Hui Du

and 5 more

In recent years, molecular property prediction methods based on graph neural networks have demonstrated significant advantages by modeling molecules as graph structures and leveraging their powerful feature extraction capabilities. However, since acquiring molecular label data typically relies on time-consuming and expensive experimental validation, data scarcity has become a major bottleneck limiting the further improvement of model performance. The emergence of graph contrastive learning offers a promising solution to this challenge. By pre-training on unlabeled datasets, graph contrastive learning can learn discriminative molecular representations, thereby mitigating the issue of insufficient labeled data. Nevertheless, due to the unique characteristics of molecular data, data augmentation may introduce semantic drift or impair the model’s generalization ability. To address this, we propose a Strongly and Weakly Augmented Graph Contrastive Learning model for Molecular Property Prediction (SWA-GCMPP), which aims to enhance the model’s generalization ability while preserving molecular semantic information.
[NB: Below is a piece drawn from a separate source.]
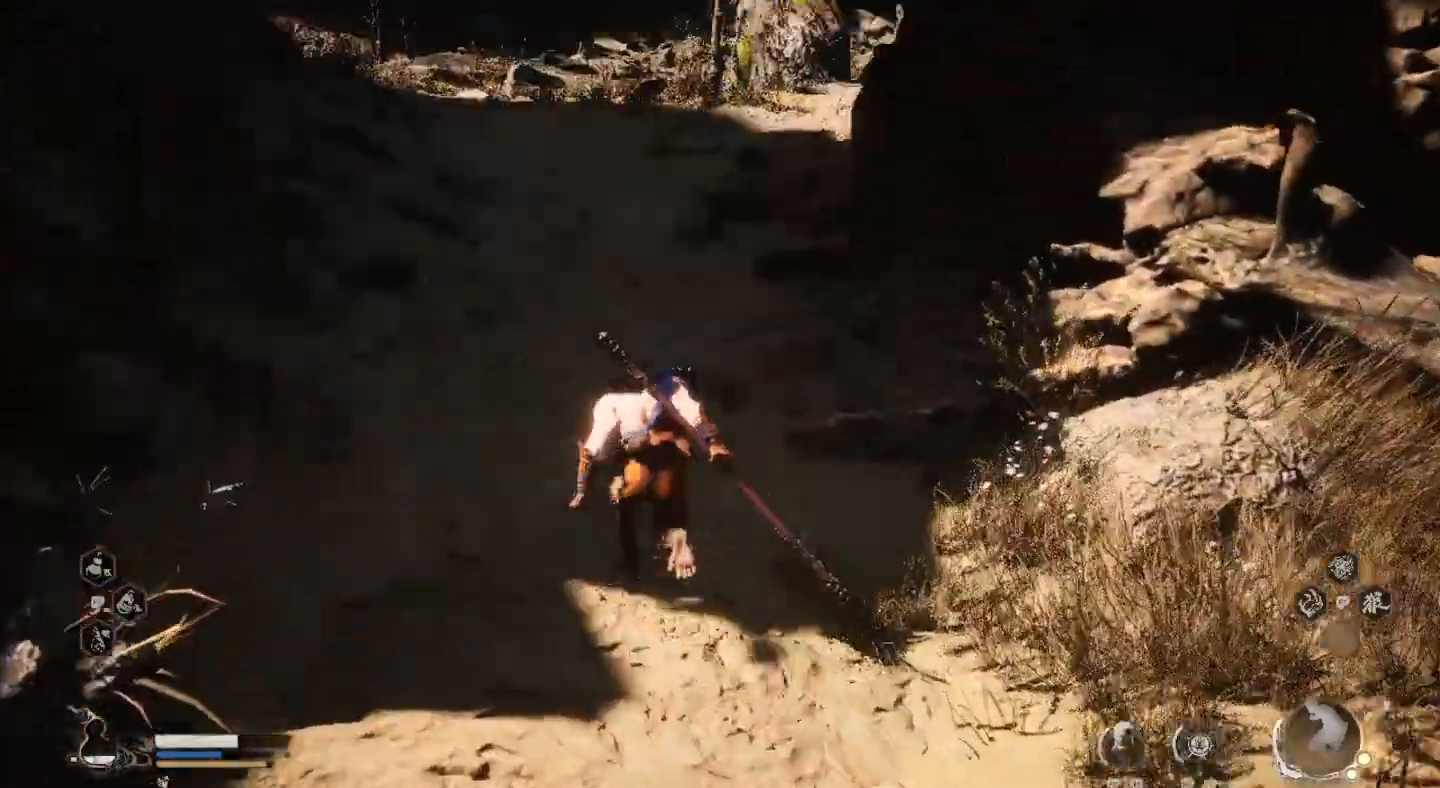
{"buttons": [], "left_stick": "up-left", "right_stick": "center", "events": []}
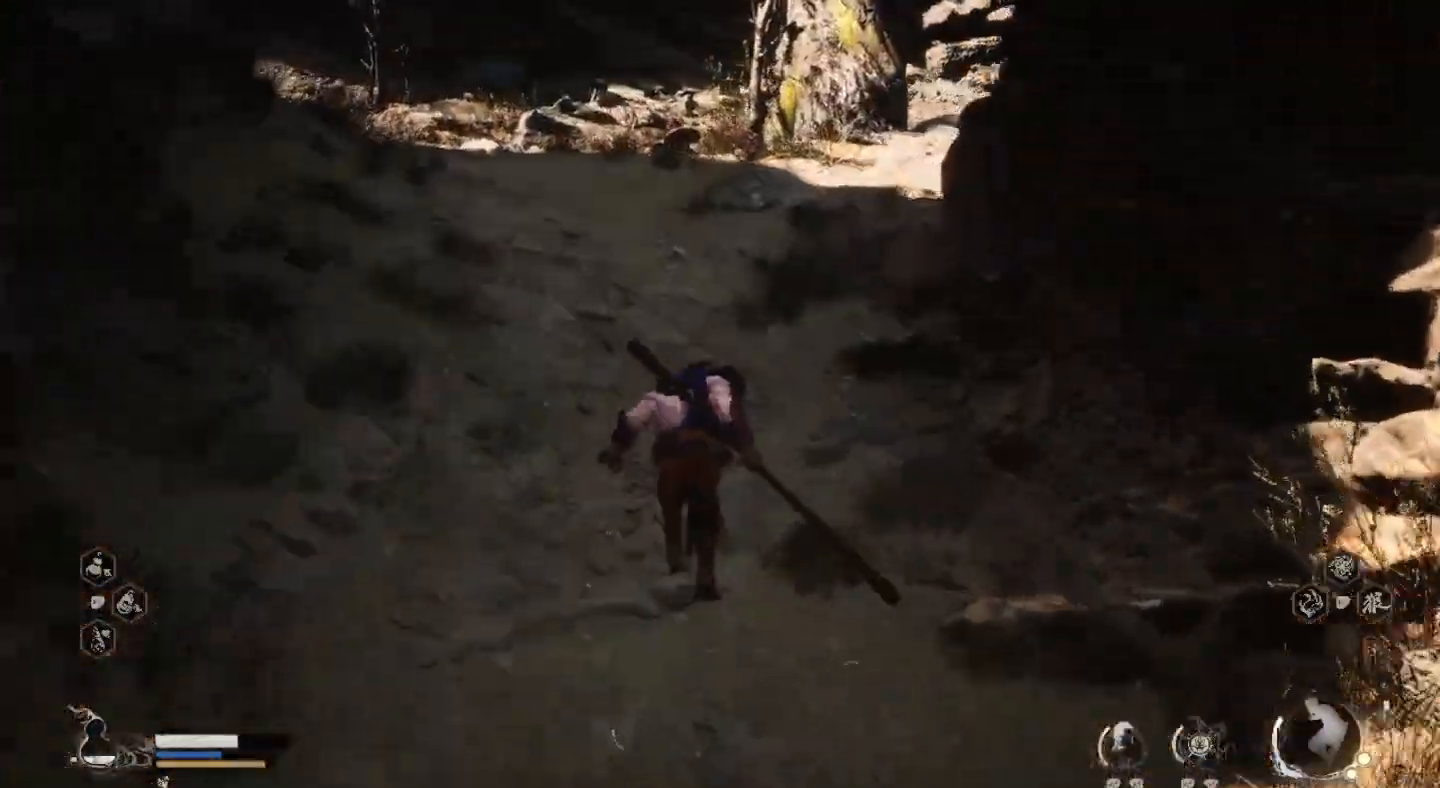
{"buttons": [], "left_stick": "up-left", "right_stick": "center", "events": [[233, "right_stick", "up"], [367, "right_stick", "center"]]}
Specifically, SWA-GCMPP introduces two types of augmented views: a weakly augmented view and a strongly augmented view. The weakly augmented view utilizes a trainable topology augmenter to generate molecular graphs that preserve the molecule’s core topological structure, ensuring robust semantic consistency for contrastive learning. In contrast, the strongly augmented view applies four distinct graph augmentation strategies to introduce diverse structural variations, thereby improving the model’s generalization capability. Comprehensive experiments conducted on multiple molecular datasets from MoleculeNet demonstrate the effectiveness of SWA-GCMPP in molecular property prediction.